On July 6, Mayor Bill de Blasio saw how low he and a group of elementary school kids could go to Mr. C’s 2000 hit, “The Slide Man.” The act was done in part to promote New York City’s “Summer Rising” summer school program at P.S. 6 in Flatbush Brooklyn, one of 800 sites across the city that will host the program.
“We’ve got a lot of kids who did not attend in-person instruction during the school year. This is the first time they’re getting back together with their friends and their teachers,” de Blasio said at the event.
The outgoing mayor and NYC Schools Chancellor Meisha Porter, joined by P.S. 6’s Principal Sharon Porter, greeted children as they entered the building.
Summer rising is billed as a “bridge” program to reacquaint students with the classroom after a year of online and hybrid learning — essentially a summer school-summer camp hybrid.
“My son has been home for a year, so this is his first time stepping foot into a building. This is overwhelming since he hasn’t been here,” said Rita Joseph (D), victorious candidate for city council district 40, which encompasses P.S. 6.
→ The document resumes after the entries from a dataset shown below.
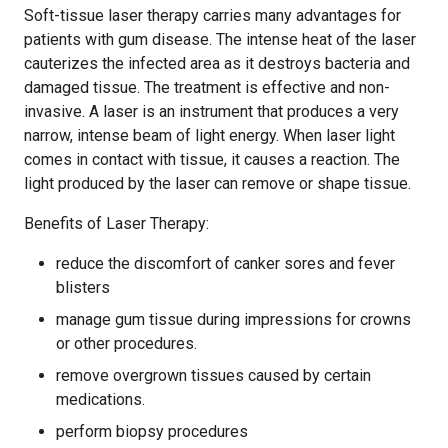
Soft-tissue laser therapy carries many advantages for
patients with gum disease. The intense heat of the laser
cauterizes the infected area as it destroys bacteria and
damaged tissue. The treatment is effective and non-
invasive. A laser is an instrument that produces a very
narrow, intense beam of light energy. When laser light
comes in contact with tissue, it causes a reaction. The
light produced by the laser can remove or shape tissue.
Benefits of Laser Therapy:
reduce the discomfort of canker sores and fever
blisters
manage gum tissue during impressions for crowns
or other procedures.
remove overgrown tissues caused by certain
medications.
perform biopsy procedures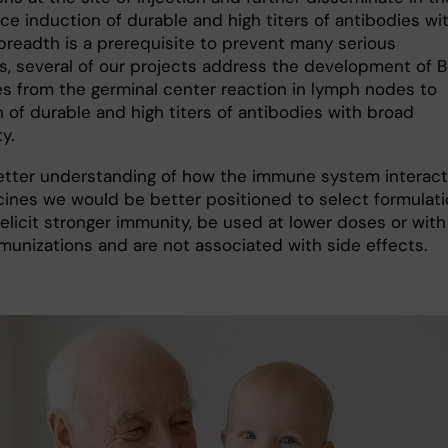
ce induction of durable and high titers of antibodies wi
breadth is a prerequisite to prevent many serious
s, several of our projects address the development of B 
s from the germinal center reaction in lymph nodes to
 of durable and high titers of antibodies with broad
y.
etter understanding of how the immune system interac
cines we would be better positioned to select formulat
elicit stronger immunity, be used at lower doses or with
munizations and are not associated with side effects.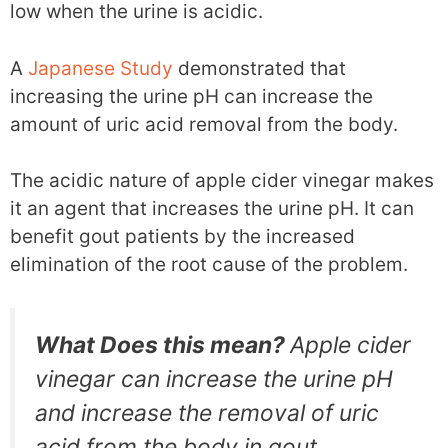
low when the urine is acidic.
A
Japanese Study
demonstrated that
increasing the urine pH can increase the
amount of uric acid removal from the body.
The acidic nature of apple cider vinegar makes
it an agent that increases the urine pH. It can
benefit gout patients by the increased
elimination of the root cause of the problem.
What Does this mean?
Apple cider
vinegar can increase the urine pH
and increase the removal of uric
acid from the body in gout.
The program is free and available to all K-12 students who register. According to the mayor, over 200,000 children have already registered.
“I don’t have to pay anything. It’s totally free. [My daughter is] also learning half of the day and the other half of the day they’re doing activities,” said Andrea Ned, a Flatbush resident. She accompanied her second-grader into P.S. 6. “She’s not gonna be overwhelmed with academics and she’ll still have time to play and be a child.”
In addition to the academic and recreational periods, the program will incorporate systems of emotional support. “Students will engage in daily community building and social emotional learning activities … Summer Rising will address academic and social emotional needs of our youth through tailored support,” says the program’s webpage.
“I used to be a teacher myself,” said City Councilperson Mathieu Eugene (D-40). “When we teach the children directly, we can see their behavior. We can feel the needs of the children,” he remarked in favor of in-person learning.
Not all feedback was positive, however. Many parents complained their children were still on long waitlists to enroll at their local site, leading de Blasio to direct schools to increase their capacities. That prompted staffing concerns for the program, especially from teacher’s unions. The principals union, CSA Local 1, said in a statement, “unfortunately, the city’s poor implementation in recent weeks led to staffing concerns and frustrated families,” reports CBS.
“We’ll always talk to our unions. We’ll always take their input but in the end what we know we’ve got the personnel we need to provide for the kids an experience,” said the mayor. He added that “it happens often” that there are disconnects between city education and union officials and reiterated that Summer Rising has a lot of “happy” educators who are ready for the job.